How many updates per hour can a WatchOS app receive in the background if there is no complication on the active watch face?

What I can say is that, if your app has an active complication, you can expect that it receives four background updates per hour. If your app doesn't, apps that have an active complication will get prioritized. Depending on how many prioritized apps the system currently has, your app may get less than 4 times per hour.

So the answer is really that it depends on the system situation. Your app should be prepared for the situation that you get less updates.

If I have observer queries registered for 4 different data types, each trigger of these observer queries would count as one separate wake up if they don't occur at the same time or directly after each other within the time allowance of the first one, correct?

Yes, that's my understanding. Every wake-up is counted against the quota.

Is it better / recommended to read HealthKit data in the background on iOS instead of WatchOS?

I'd say that reading Health data from your watchOS app is not better or worse than reading from your iOS app. It really depends on where you need the data – If your watchOS app needs to process Health data, it is absolutely fine to read the data directly from the watchOS HealthKit store.

Note though that the watchOS HealthKit store is a subset of the iOS one. See this post for more information.

On iOS I discovered the problem that I cannot read heart rate data in the background if the iPhone is locked. Is there a way to read heart rate data in the background on iOS if the iPhone is locked? Is there a list of data types from HealthKit which ones can be read in the background if the iPhone is locked and which ones cannot?

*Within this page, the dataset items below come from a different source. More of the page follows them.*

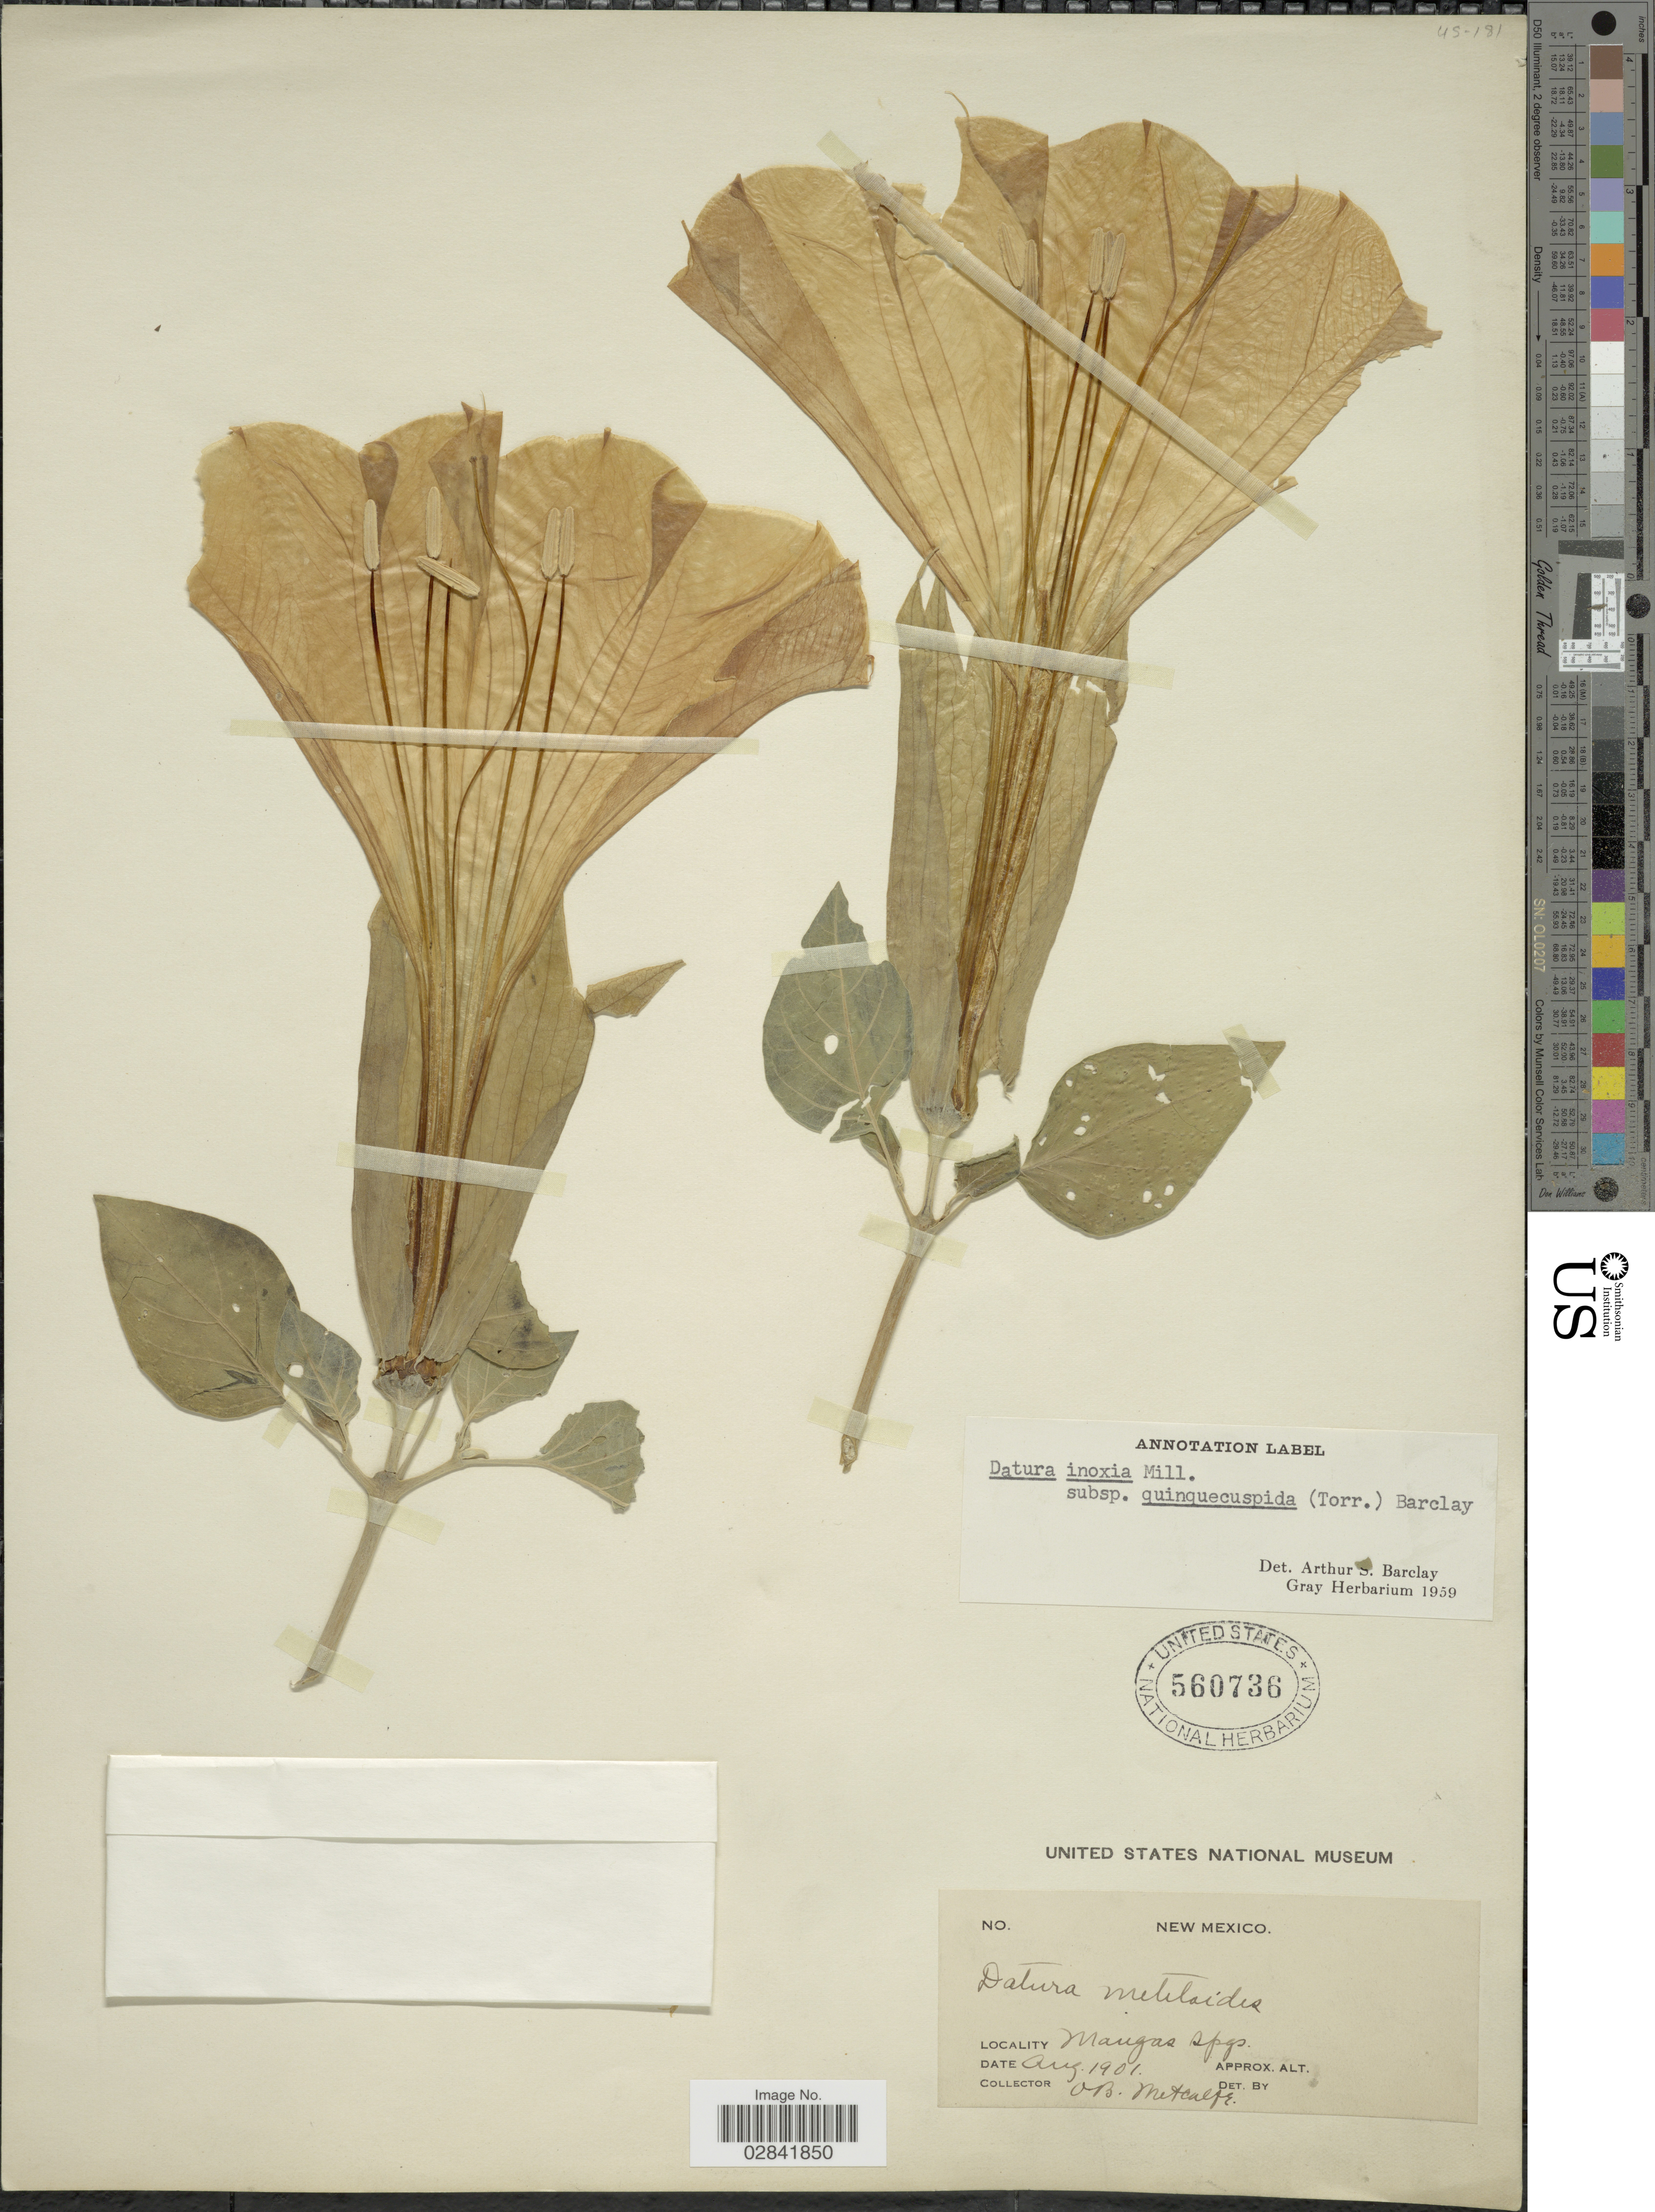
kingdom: Plantae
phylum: Tracheophyta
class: Magnoliopsida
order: Solanales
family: Solanaceae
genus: Datura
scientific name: Datura innoxia subsp. quinquecuspidata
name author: (Torr.) A.S. Barclay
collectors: O. B. Metcalfe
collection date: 1901-08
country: United States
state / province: New Mexico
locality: Maugas spgs.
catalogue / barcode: US 560736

An iOS app can't read the HealthKit store when the iPhone is locked, and this is as-designed to better protect the user privacy.

Best,
——
Ziqiao Chen
 Worldwide Developer Relations.

Hello Ziqiao, thanks a lot for getting back to me and for answering all my questions from my previous reply. In the meantime I also created a bug report via the Apple Feedback app and was in contact with Apple that way. After some improvement suggestions of my code, which unfortunately didn't solve the issue, they suggested to create a post here in the developer forum. So unfortunately after many tries and many ways to reach out to Apple to get this issue fixed, I still don't have a solution and the Watch app is still crashing in the background. I have attached the Swift file with the latest version of the coding for the Watch app, which includes all the suggestions I have received so far but still does not work. Could you please take a look at it again and provide me with a fixed version of this code which does not crash any more?

Thanks a lot.

@DTS Engineer

Yes, we would greatly appreciate if Apple could look into this issue. This crash has already generated tens of thousands of crash reports in our app's backend, and we've also observed several similar crash logs in other health-related apps on Apple Watch. Thank you very much for your attention to this matter.

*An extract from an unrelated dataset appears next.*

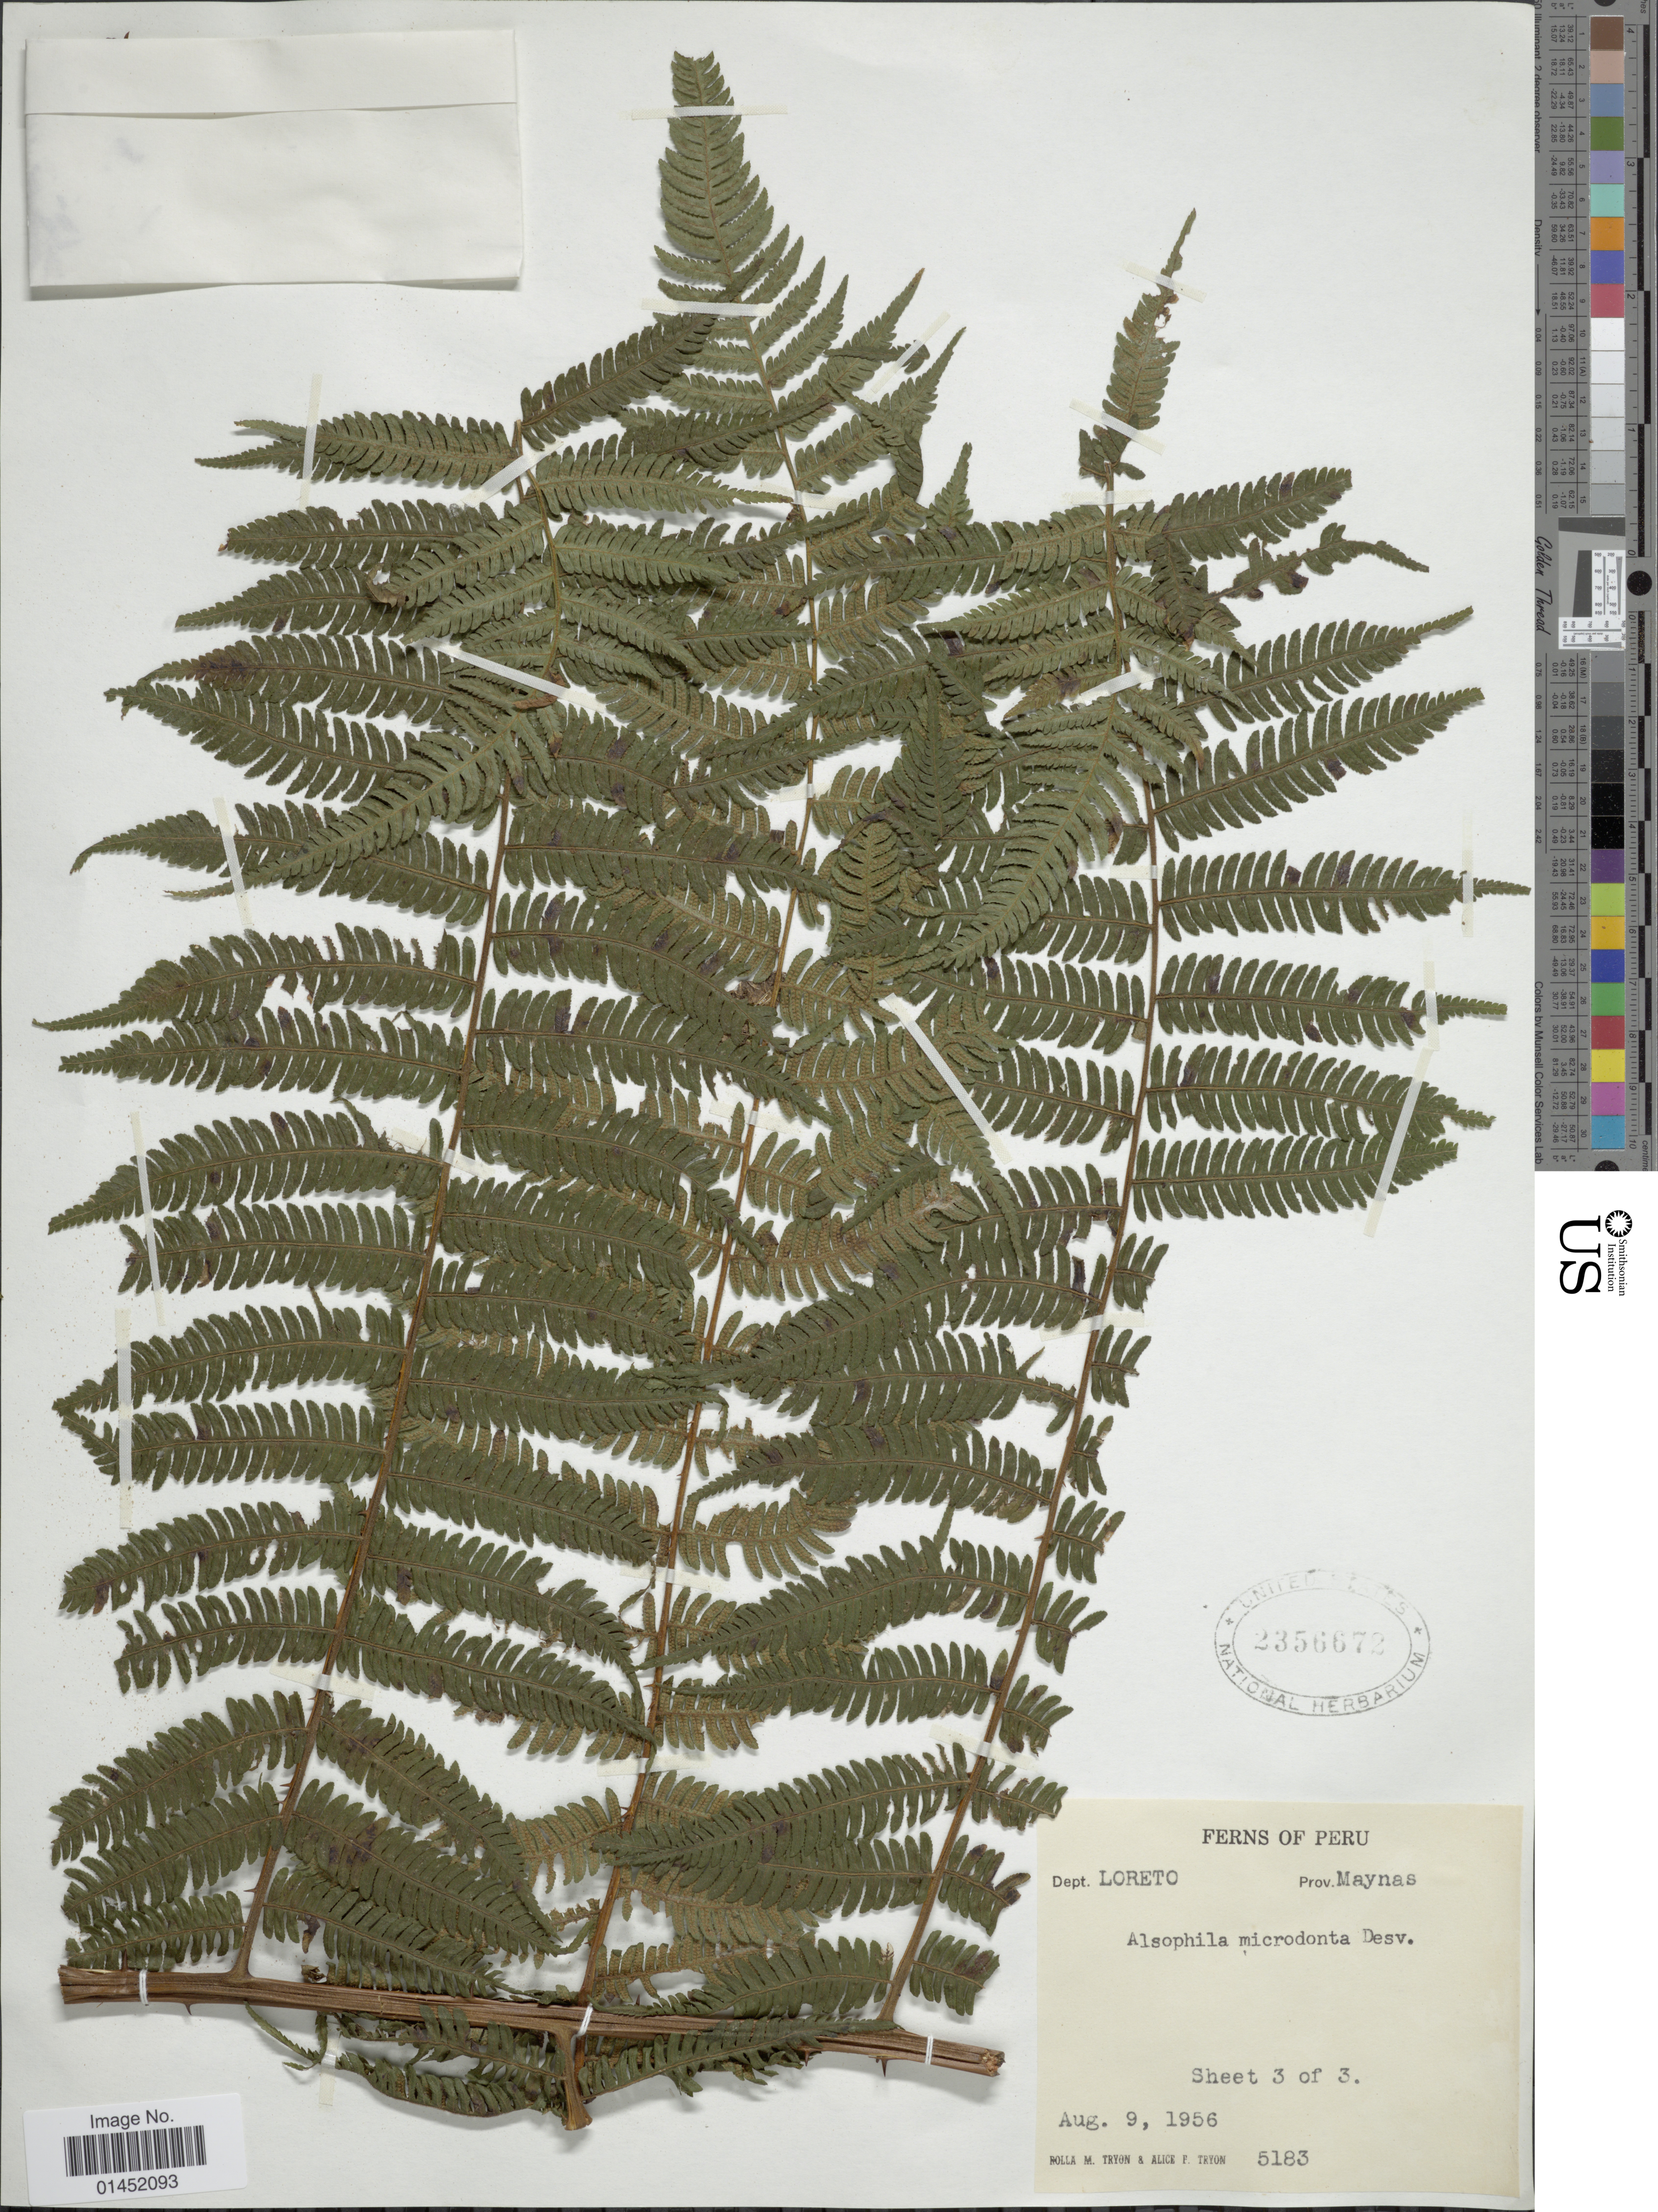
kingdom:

-------------------------------------
Translated Report (Full Report Below)
-------------------------------------

Incident Identifier: 74A69084-446E-461C-9401-FC97A426180B
CrashReporter Key:   7d3c0ace745a10af53054a01d91601a47d39d41e
Hardware Model:      Watch7,5
Identifier:          com.abc.watchkitapp
Version:             2.1.0 (967)
Code Type:           ARM-64 (Native)
Role:                Non UI
Parent Process:      launchd [1]
Coalition:           com.abc.watchkitapp [633]

Date/Time:           2025-07-02 20:38:25.6084 +0800
Launch Time:         2025-07-02 19:01:28.0292 +0800
OS Version:          Watch OS 26.0 (23R5296f)
Release Type:        User
Baseband Version:    
Report Version:      104

Exception Type:  EXC_CRASH (SIGKILL)
Exception Codes: 0x0000000000000000, 0x0000000000000000
Termination Reason: CAROUSEL 3306925314 
CSLHandleBackgroundHealthKitQueryAction watchdog transgression: app< com.abc.watchkitapp((null))>:20784 exhausted real (wall clock) time allowance of 15.00 seconds
<FBApplicationProcess: 0x3d81a8480; app< com.abc.watchkitapp>:20784(vE5A4)> Elapsed total CPU time (seconds): 7.600 (user 4.670, system 2.930), 25% CPU
Elapsed application CPU time (seconds): 4.427, 14% CPU, lastUpdate 2025-07-02 12:38:10 +0000
<0x0> watchdog transgression. Exhausted wall time allowance of 15.00 seconds.